-- TASK DESCRIPTION --
Using the entries below, write out the line with "pinky pip: (1237, 982)", the line with "pinky dip: (1268, 774)", and every line in between, exactly as each is written.

============

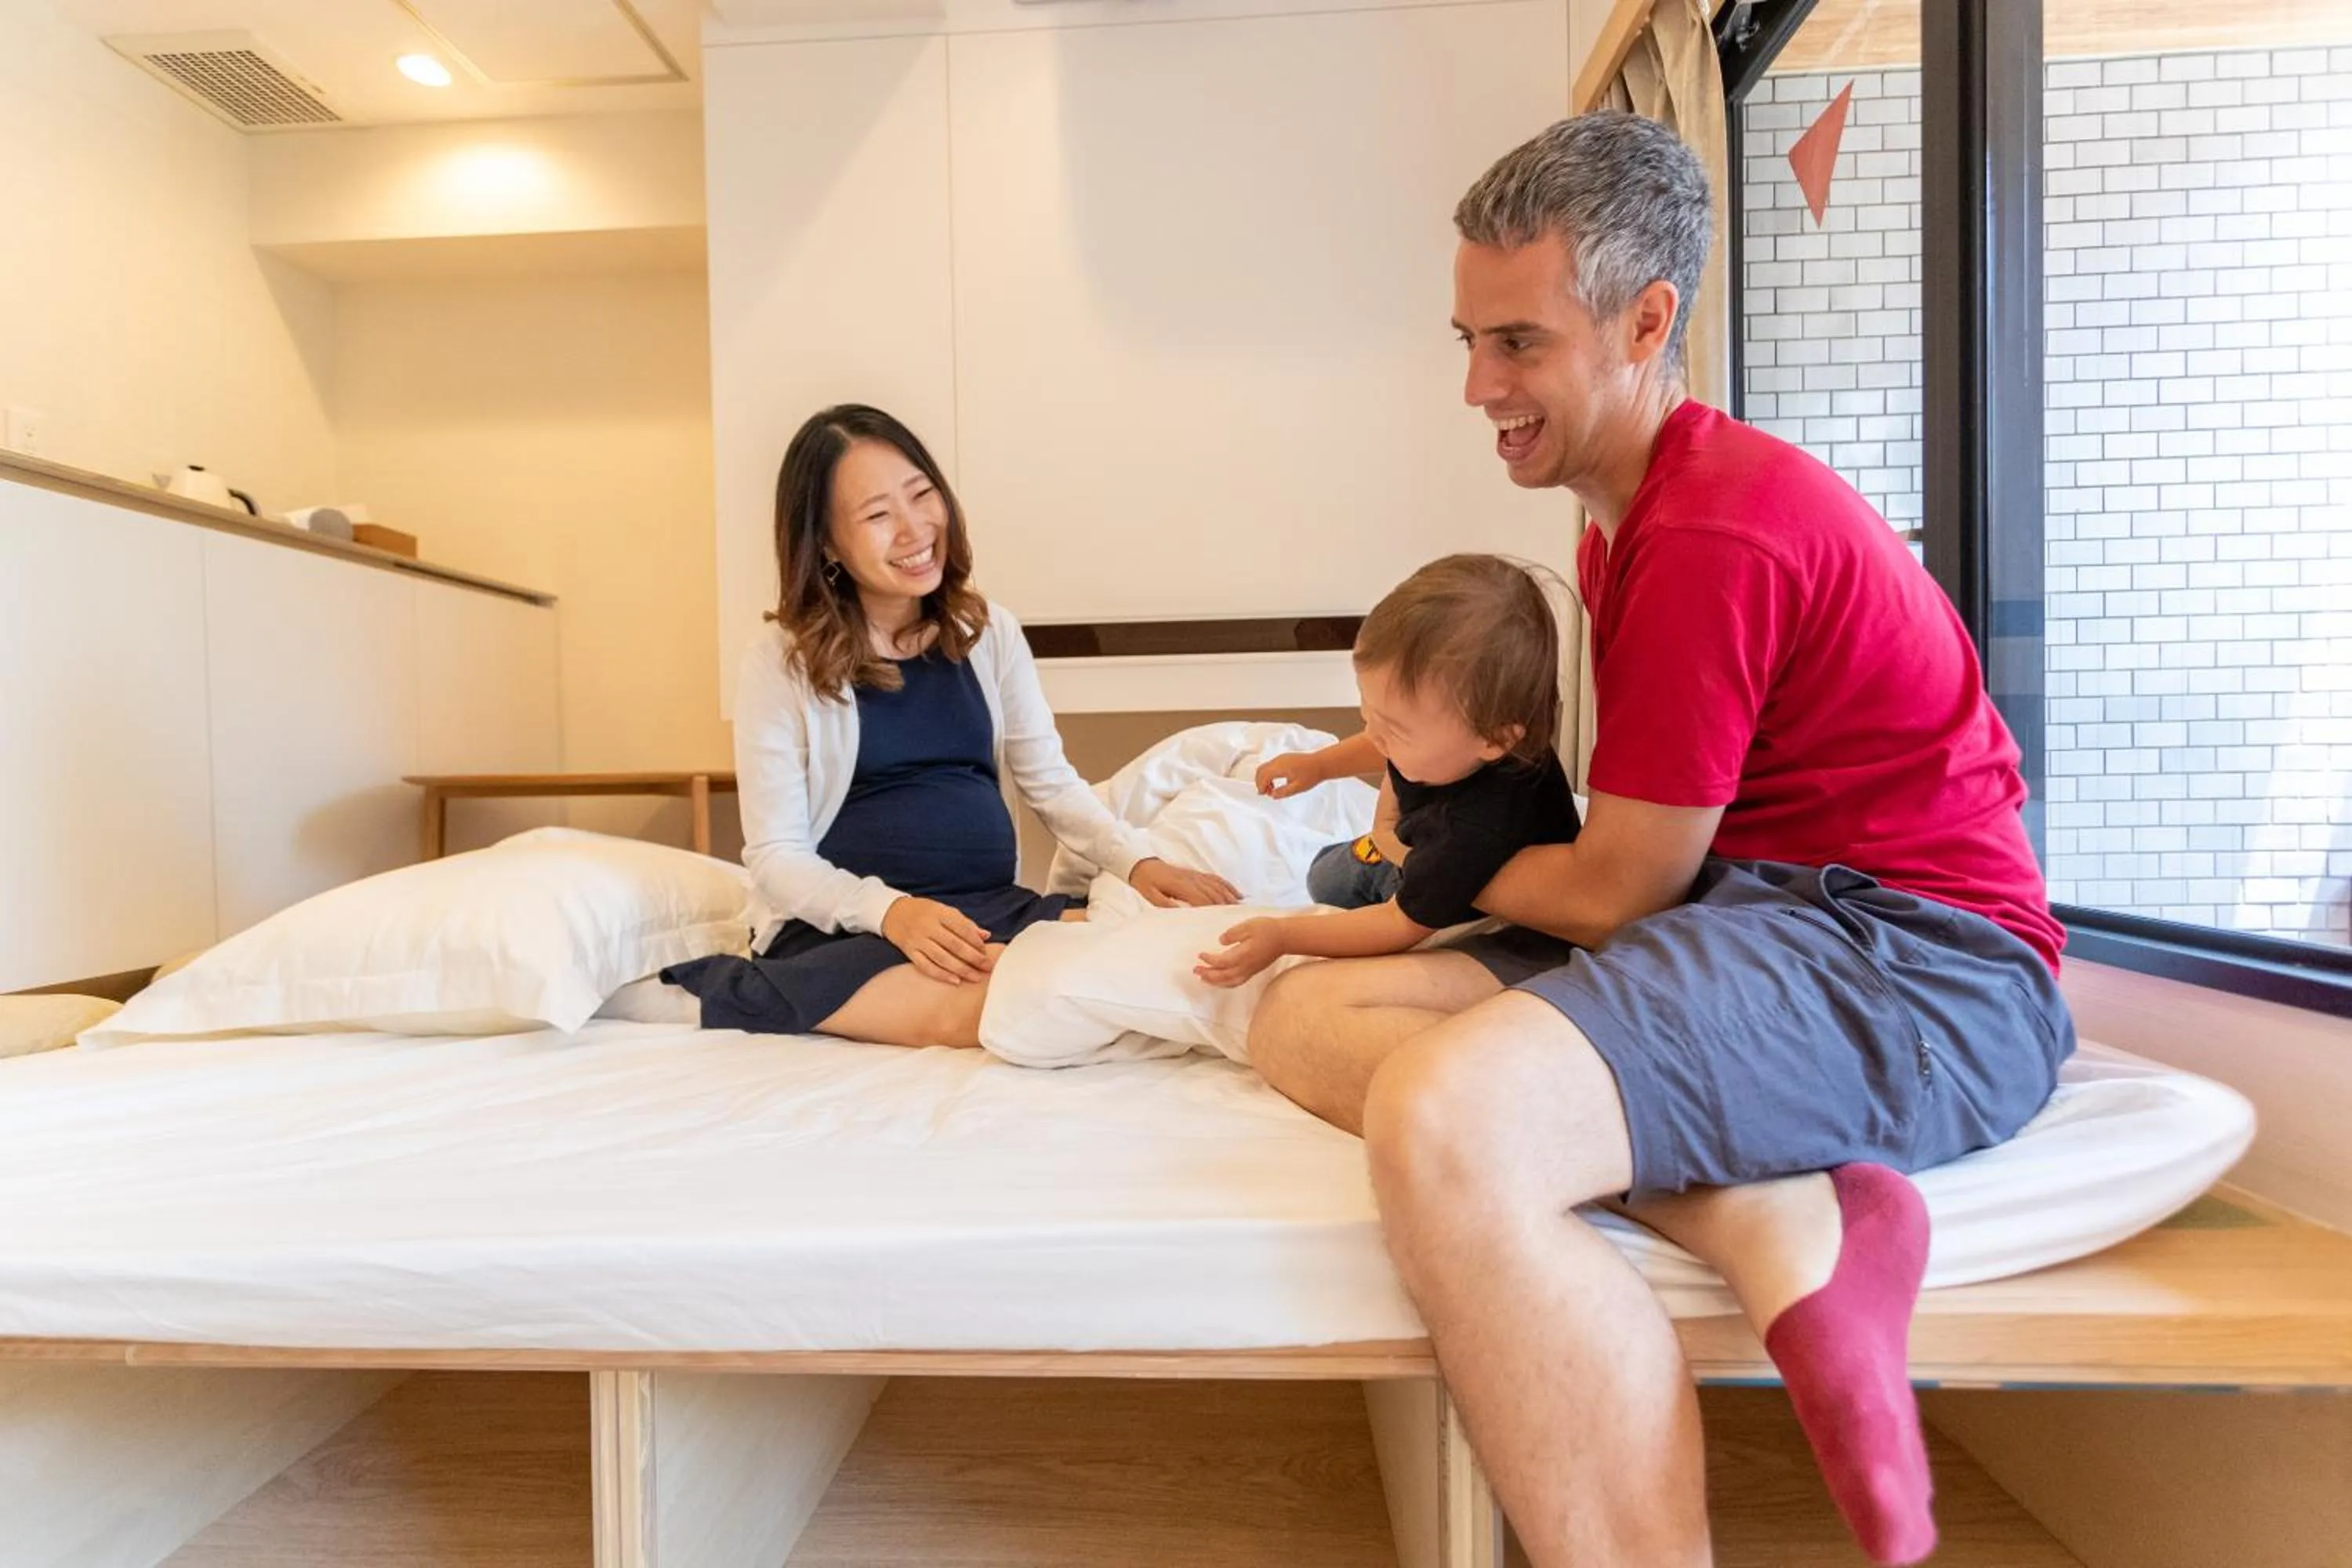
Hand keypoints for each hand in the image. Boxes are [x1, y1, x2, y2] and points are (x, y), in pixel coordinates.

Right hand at [880, 897, 995, 984]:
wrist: (893, 913)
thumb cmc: (924, 911)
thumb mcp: (944, 910)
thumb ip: (964, 923)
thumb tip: (985, 935)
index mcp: (939, 913)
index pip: (962, 928)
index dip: (976, 941)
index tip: (986, 952)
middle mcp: (928, 926)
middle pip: (954, 945)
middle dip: (974, 958)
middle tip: (988, 968)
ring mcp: (917, 939)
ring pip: (942, 957)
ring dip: (961, 969)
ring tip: (975, 977)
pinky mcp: (909, 951)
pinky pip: (925, 965)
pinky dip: (940, 974)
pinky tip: (955, 981)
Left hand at [1129, 857, 1241, 907]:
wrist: (1143, 865)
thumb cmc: (1146, 883)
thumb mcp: (1151, 896)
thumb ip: (1165, 904)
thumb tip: (1181, 913)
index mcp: (1180, 886)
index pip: (1200, 899)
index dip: (1211, 909)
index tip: (1221, 920)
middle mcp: (1191, 879)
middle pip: (1213, 893)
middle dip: (1225, 905)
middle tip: (1237, 918)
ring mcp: (1196, 875)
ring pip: (1217, 886)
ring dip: (1229, 897)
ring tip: (1240, 908)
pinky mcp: (1197, 874)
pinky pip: (1215, 879)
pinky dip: (1227, 886)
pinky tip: (1236, 893)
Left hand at [1195, 918, 1286, 987]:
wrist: (1284, 937)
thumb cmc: (1266, 929)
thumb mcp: (1248, 925)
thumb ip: (1233, 934)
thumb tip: (1221, 941)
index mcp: (1244, 954)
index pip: (1222, 962)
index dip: (1209, 960)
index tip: (1200, 954)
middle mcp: (1246, 966)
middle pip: (1223, 976)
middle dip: (1208, 974)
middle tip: (1195, 970)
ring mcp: (1250, 970)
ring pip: (1229, 982)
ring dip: (1214, 981)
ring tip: (1203, 978)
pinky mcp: (1253, 971)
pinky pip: (1237, 982)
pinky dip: (1225, 984)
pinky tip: (1219, 981)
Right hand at [1254, 751, 1324, 798]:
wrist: (1321, 763)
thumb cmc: (1311, 774)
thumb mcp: (1298, 788)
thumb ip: (1283, 792)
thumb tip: (1272, 795)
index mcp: (1281, 767)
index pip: (1263, 776)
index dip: (1261, 786)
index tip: (1263, 794)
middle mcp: (1279, 760)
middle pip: (1261, 770)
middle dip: (1259, 782)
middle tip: (1264, 793)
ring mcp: (1281, 758)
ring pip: (1265, 767)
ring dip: (1264, 778)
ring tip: (1271, 789)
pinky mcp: (1284, 758)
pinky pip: (1270, 765)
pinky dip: (1268, 774)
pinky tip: (1275, 782)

============

-- TASK RESPONSE --
pinky pip: (1237, 982)
pinky dip: (1225, 984)
pinky tip: (1219, 981)
Right hand at [1254, 751, 1324, 798]:
wrist: (1321, 763)
thumb cmc: (1311, 774)
thumb mcp: (1298, 788)
thumb ip: (1283, 792)
thumb tip: (1272, 795)
index mcp: (1281, 767)
index pip: (1263, 776)
index dip: (1261, 786)
index tip: (1263, 794)
middle mcp: (1279, 760)
middle pip: (1261, 770)
middle dip: (1259, 782)
middle tip: (1264, 793)
ring mcp: (1281, 758)
ring pip: (1265, 767)
ring dip: (1264, 778)
ring tip: (1271, 789)
pinky mcp: (1284, 758)
pinky pip: (1270, 765)
pinky dip: (1268, 774)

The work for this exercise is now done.